Quote each of the following records word for word, leaving out the pictures.

══════════

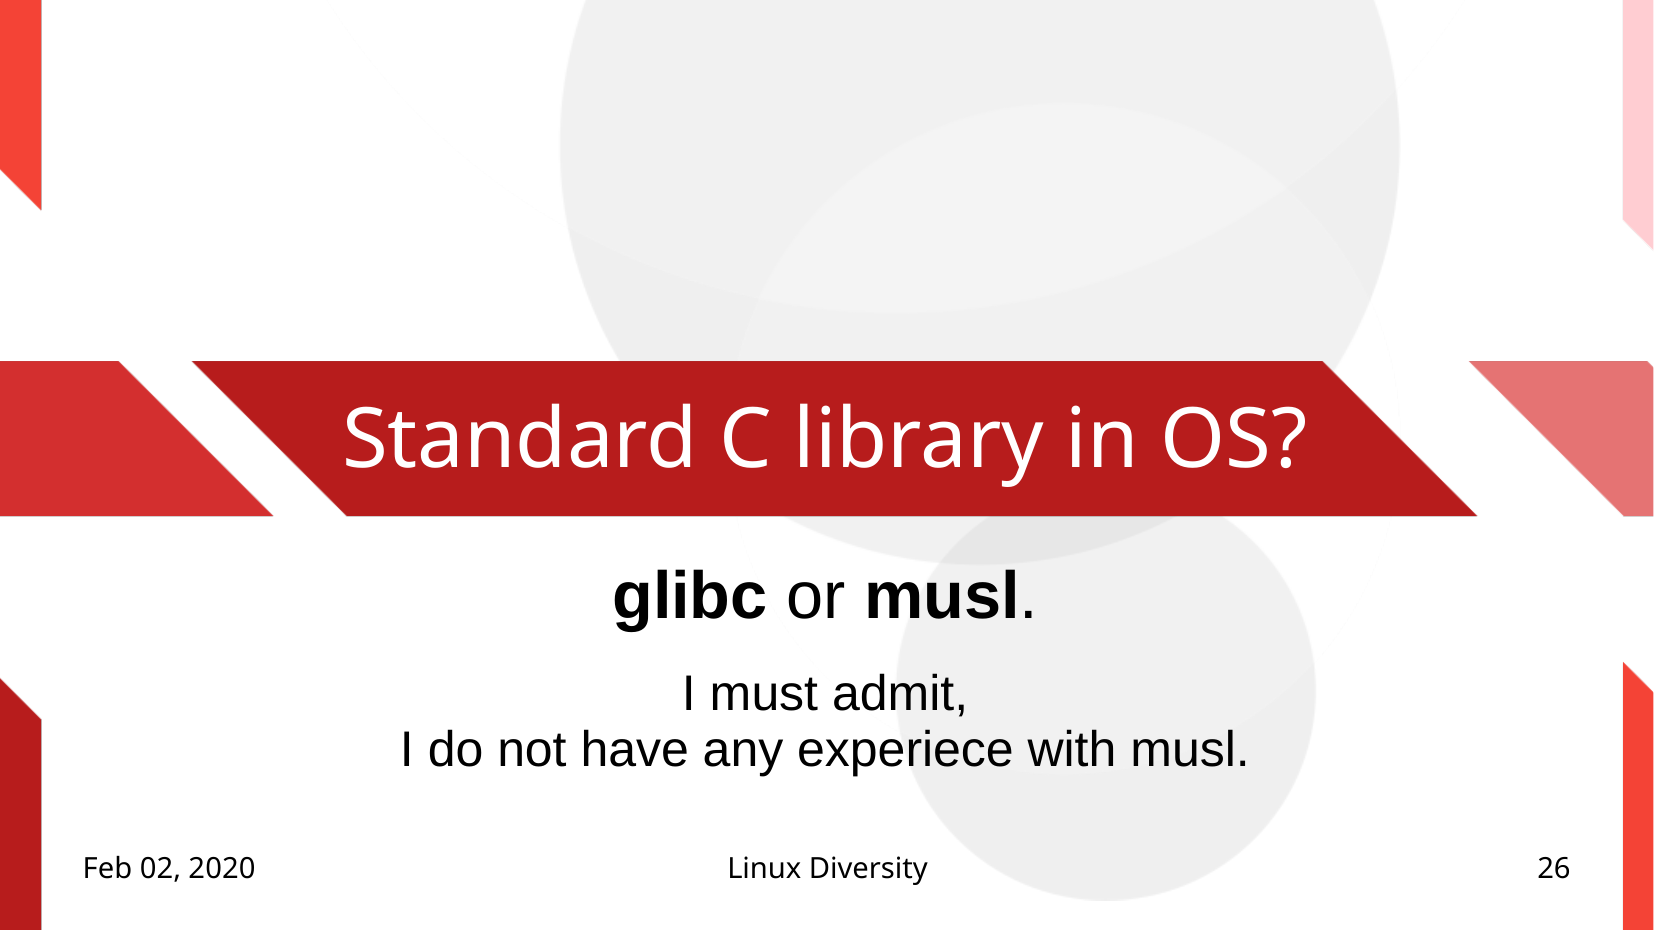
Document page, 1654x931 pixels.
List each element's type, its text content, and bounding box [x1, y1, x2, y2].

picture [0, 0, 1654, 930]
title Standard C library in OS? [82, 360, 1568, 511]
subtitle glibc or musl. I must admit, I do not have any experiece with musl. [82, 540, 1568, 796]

══════════

- _Exercise solution_
Document page, 1654x931 pixels.
List each element's type, its text content, and bounding box [x1, y1, x2, y2].

picture [0, 0, 1654, 930]
title Standard C library in OS? [82, 360, 1568, 511]
subtitle glibc or musl. I must admit, I do not have any experiece with musl. [82, 540, 1568, 796]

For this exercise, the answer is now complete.